**Task to complete**:
Drop every image, then reproduce the data exactly as given.

===== Material provided =====

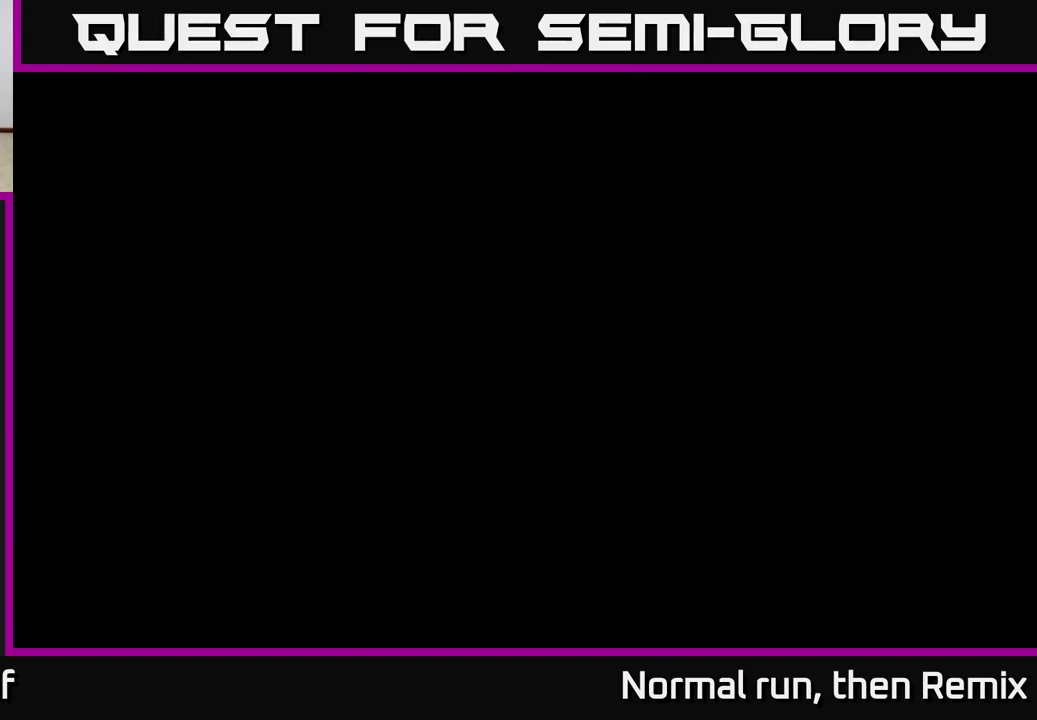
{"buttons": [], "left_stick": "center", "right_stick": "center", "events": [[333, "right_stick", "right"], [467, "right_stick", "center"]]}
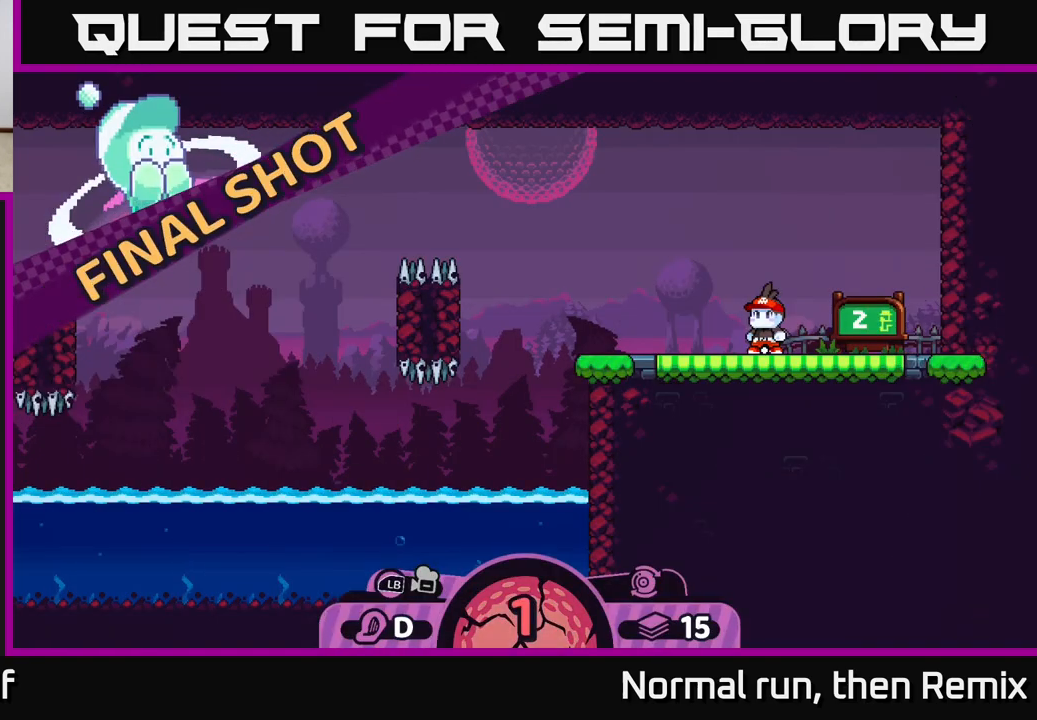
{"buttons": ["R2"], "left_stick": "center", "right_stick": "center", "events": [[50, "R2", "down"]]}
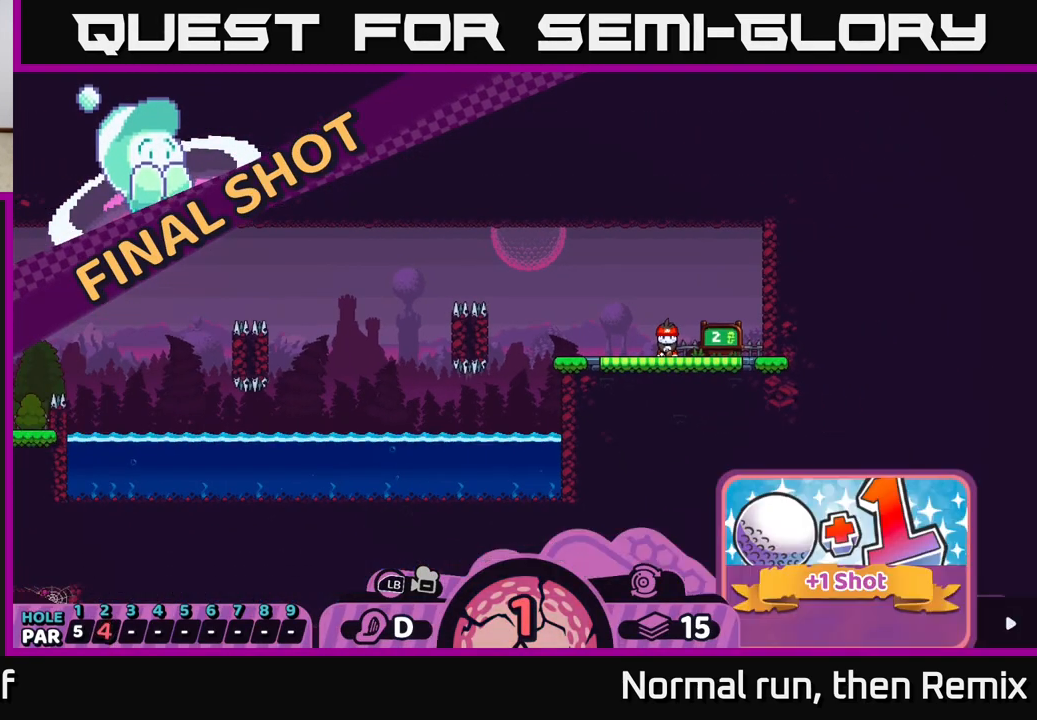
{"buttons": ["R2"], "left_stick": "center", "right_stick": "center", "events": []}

=====

**Answer**:
{"buttons": [], "left_stick": "center", "right_stick": "center", "events": [[333, "right_stick", "right"], [467, "right_stick", "center"]]}
{"buttons": ["R2"], "left_stick": "center", "right_stick": "center", "events": [[50, "R2", "down"]]}
{"buttons": ["R2"], "left_stick": "center", "right_stick": "center", "events": []}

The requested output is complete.